___ THE INPUT ___

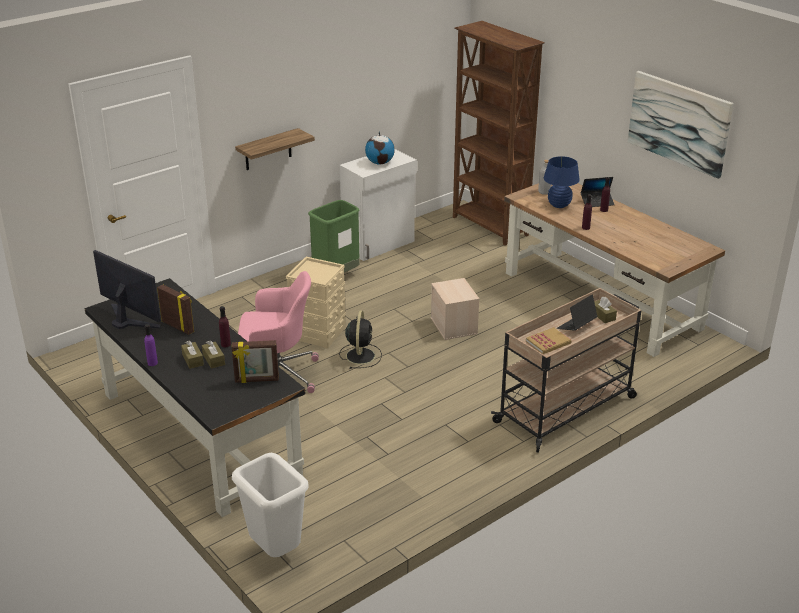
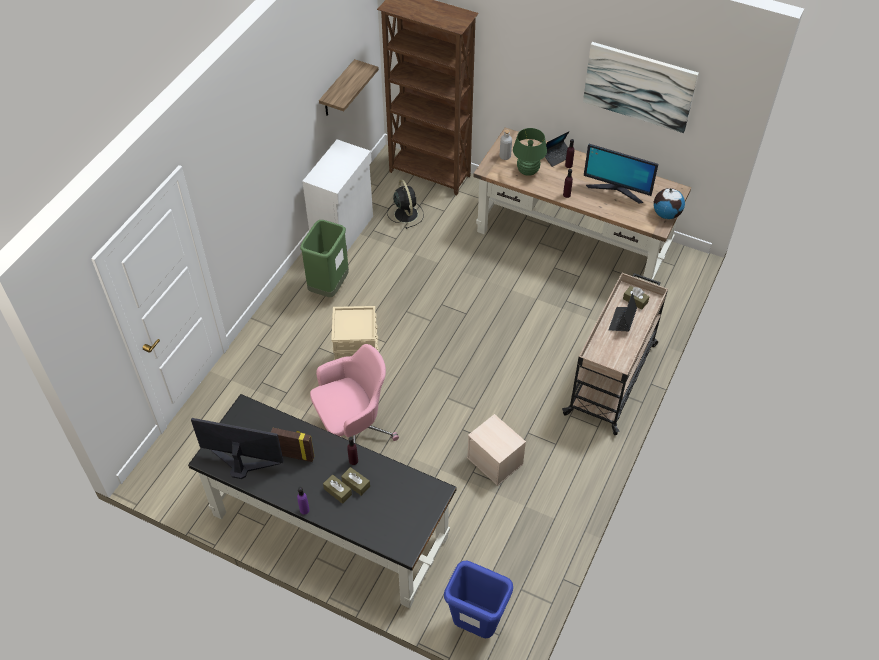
camera: 25 degrees left, 20 degrees up
(257, 380) = (410, 494): picture frame -> none
(268, 150) = (248, 205): shelf -> shelf (337, 90)
(276, 553) = (476, 625): white trash can -> blue trash can
(360, 355) = (411, 379): black fan -> black fan (405, 213)
(380, 163) = (339, 166): globe -> globe (666, 214)
(454, 326) = (470, 314): beige storage box -> beige storage box (496, 461)
(548, 342) = (611, 350): book -> none
(559, 205) = (528, 171): blue table lamp -> green table lamp
(641, 235) = (616, 190): none -> monitor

___

**EXERCISE DETAILS:** Copy out all the records exactly as they read, and omit the pictures.

**TASK OUTPUT:**
camera: 25 degrees left, 20 degrees up
(257, 380) = (410, 494): picture frame -> none
(268, 150) = (248, 205): shelf -> shelf (337, 90)
(276, 553) = (476, 625): white trash can -> blue trash can
(360, 355) = (411, 379): black fan -> black fan (405, 213)
(380, 163) = (339, 166): globe -> globe (666, 214)
(454, 326) = (470, 314): beige storage box -> beige storage box (496, 461)
(548, 342) = (611, 350): book -> none
(559, 205) = (528, 171): blue table lamp -> green table lamp
(641, 235) = (616, 190): none -> monitor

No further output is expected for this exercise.